[[ ENTRIES SHOWN open ]]

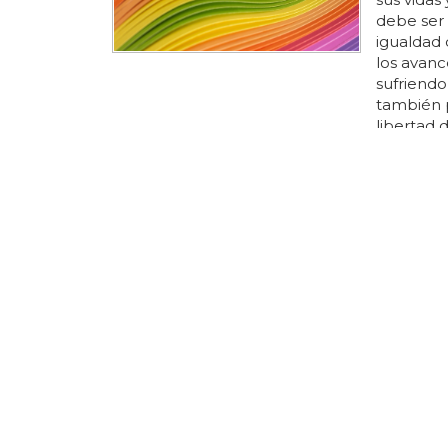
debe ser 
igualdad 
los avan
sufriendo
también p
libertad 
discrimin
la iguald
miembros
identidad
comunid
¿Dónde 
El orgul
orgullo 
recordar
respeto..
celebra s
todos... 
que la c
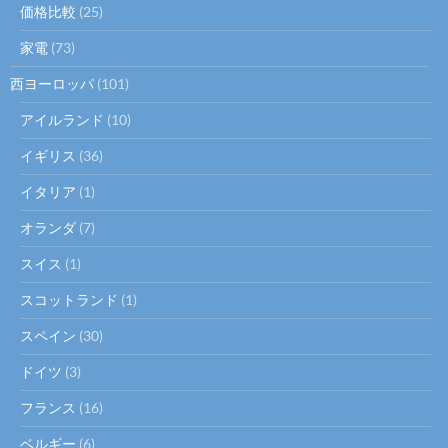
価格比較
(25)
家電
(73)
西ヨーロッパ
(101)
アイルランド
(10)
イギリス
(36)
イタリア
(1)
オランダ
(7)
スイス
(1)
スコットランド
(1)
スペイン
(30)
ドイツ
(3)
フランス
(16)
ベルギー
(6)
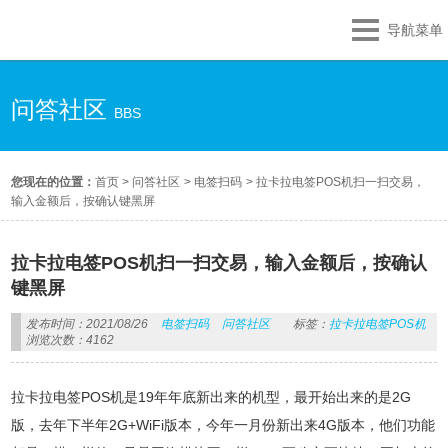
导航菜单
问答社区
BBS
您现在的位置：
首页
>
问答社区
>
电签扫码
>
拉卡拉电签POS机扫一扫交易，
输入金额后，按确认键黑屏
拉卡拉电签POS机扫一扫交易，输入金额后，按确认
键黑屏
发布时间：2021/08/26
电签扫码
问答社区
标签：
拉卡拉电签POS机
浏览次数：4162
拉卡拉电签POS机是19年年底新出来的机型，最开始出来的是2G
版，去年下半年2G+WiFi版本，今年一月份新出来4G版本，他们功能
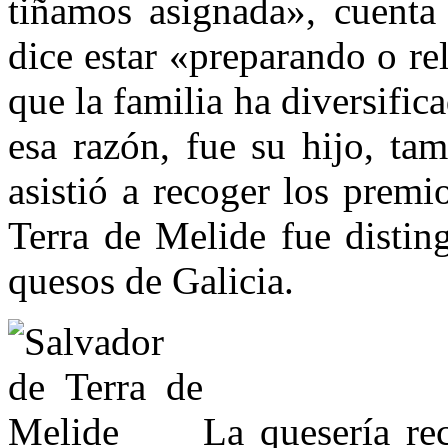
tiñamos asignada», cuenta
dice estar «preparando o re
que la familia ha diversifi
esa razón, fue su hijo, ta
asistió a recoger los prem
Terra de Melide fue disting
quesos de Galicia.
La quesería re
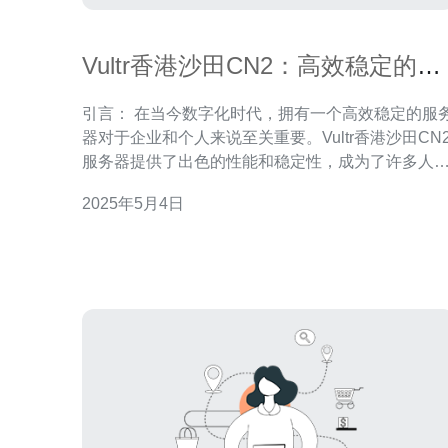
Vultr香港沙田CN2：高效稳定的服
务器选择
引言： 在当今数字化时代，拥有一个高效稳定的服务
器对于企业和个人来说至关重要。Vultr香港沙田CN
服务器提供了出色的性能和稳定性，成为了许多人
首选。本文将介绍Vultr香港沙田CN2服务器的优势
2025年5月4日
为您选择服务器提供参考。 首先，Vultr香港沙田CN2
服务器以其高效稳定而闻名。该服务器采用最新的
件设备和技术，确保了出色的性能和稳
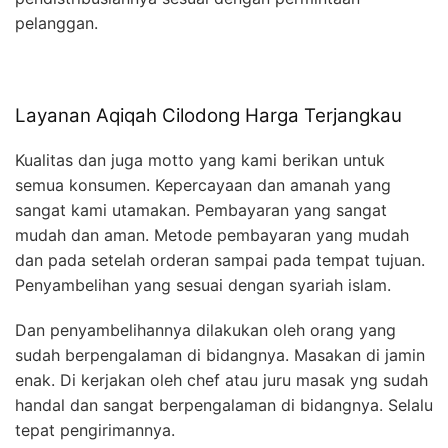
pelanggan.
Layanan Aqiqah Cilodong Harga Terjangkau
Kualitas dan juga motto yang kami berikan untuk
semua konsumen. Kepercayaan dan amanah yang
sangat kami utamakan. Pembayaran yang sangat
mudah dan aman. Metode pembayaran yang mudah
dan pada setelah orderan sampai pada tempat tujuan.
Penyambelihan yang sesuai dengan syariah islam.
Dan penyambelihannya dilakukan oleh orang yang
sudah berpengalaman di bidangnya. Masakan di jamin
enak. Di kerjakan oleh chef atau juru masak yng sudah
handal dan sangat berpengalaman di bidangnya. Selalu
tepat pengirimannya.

[[ ENTRIES SHOWN closed ]]

▶ WHAT THE TASK REQUIRES
Each record above needs to be copied exactly, with images left out.

▶ EXERCISE ANSWER
debe ser 
igualdad 
los avan
sufriendo
también p
libertad 
discrimin
la iguald
miembros
identidad
comunid
¿Dónde 
El orgul
orgullo 
recordar
respeto..
celebra s
todos... 
que la c
価格比較
(25)
家電
(73)
西ヨーロッパ
(101)
アイルランド
(10)
イギリス
(36)
イタリア
(1)
オランダ
(7)
スイス
(1)
スコットランド
(1)
スペイン
(30)
ドイツ
(3)
フランス
(16)
ベルギー
(6)
导航菜单
问答社区
BBS
您现在的位置：
首页
>
问答社区
>
电签扫码
>
拉卡拉电签POS机扫一扫交易，
输入金额后，按确认键黑屏
拉卡拉电签POS机扫一扫交易，输入金额后，按确认
键黑屏
发布时间：2021/08/26
电签扫码
问答社区
标签：
拉卡拉电签POS机
浏览次数：4162
拉卡拉电签POS机是19年年底新出来的机型，最开始出来的是2G
版，去年下半年2G+WiFi版本，今年一月份新出来4G版本，他们功能
tiñamos asignada», cuenta
dice estar «preparando o re
que la familia ha diversifi
esa razón, fue su hijo, ta
asistió a recoger los prem
Terra de Melide fue disting
quesos de Galicia.
La quesería re
Vultr香港沙田CN2：高效稳定的服
务器选择
引言： 在当今数字化时代，拥有一个高效稳定的服务
器对于企业和个人来说至关重要。Vultr香港沙田CN
服务器提供了出色的性能和稳定性，成为了许多人
首选。本文将介绍Vultr香港沙田CN2服务器的优势
2025年5月4日
为您选择服务器提供参考。 首先，Vultr香港沙田CN2
服务器以其高效稳定而闻名。该服务器采用最新的
件设备和技术，确保了出色的性能和稳
pelanggan.
Layanan Aqiqah Cilodong Harga Terjangkau
Kualitas dan juga motto yang kami berikan untuk
semua konsumen. Kepercayaan dan amanah yang
sangat kami utamakan. Pembayaran yang sangat
mudah dan aman. Metode pembayaran yang mudah
dan pada setelah orderan sampai pada tempat tujuan.
Penyambelihan yang sesuai dengan syariah islam.
Dan penyambelihannya dilakukan oleh orang yang
sudah berpengalaman di bidangnya. Masakan di jamin
enak. Di kerjakan oleh chef atau juru masak yng sudah
handal dan sangat berpengalaman di bidangnya. Selalu
tepat pengirimannya.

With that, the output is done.